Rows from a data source
========

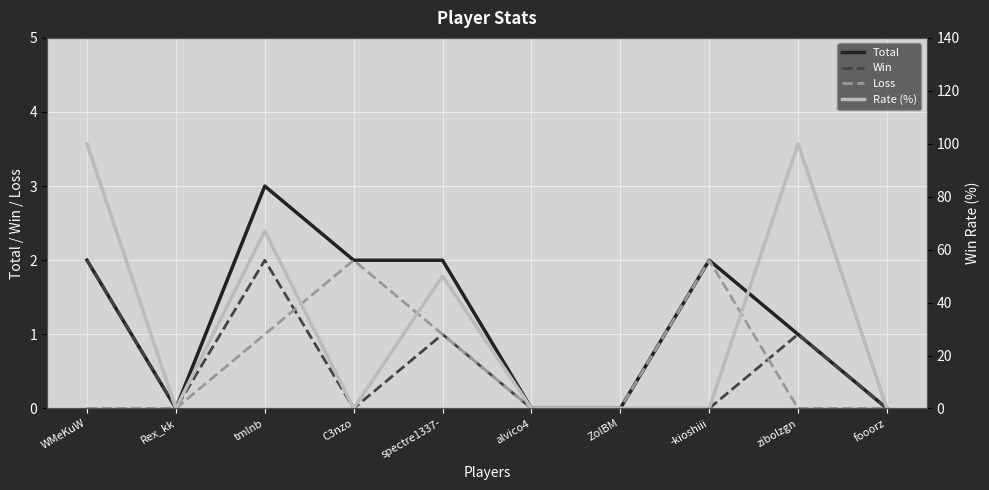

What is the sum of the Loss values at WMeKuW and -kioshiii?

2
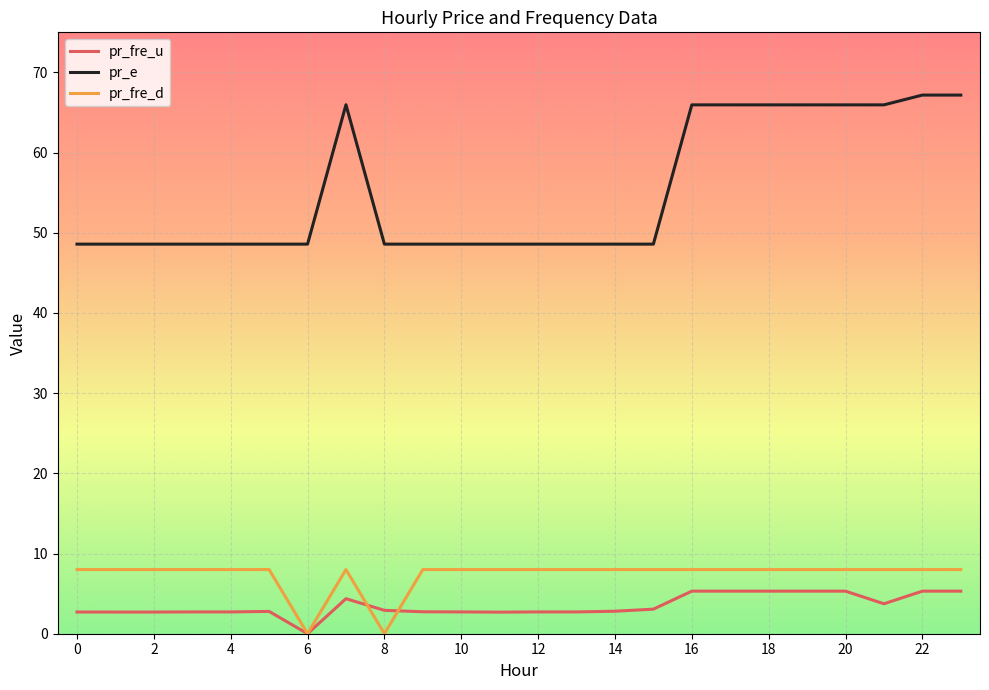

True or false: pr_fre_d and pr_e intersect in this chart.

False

========

-- EXERCISE DIRECTIONS --
Please reproduce every row above word for word, but leave the pictures out.

-- EXERCISE OUTPUT --
What is the sum of the Loss values at WMeKuW and -kioshiii?

2

True or false: pr_fre_d and pr_e intersect in this chart.

False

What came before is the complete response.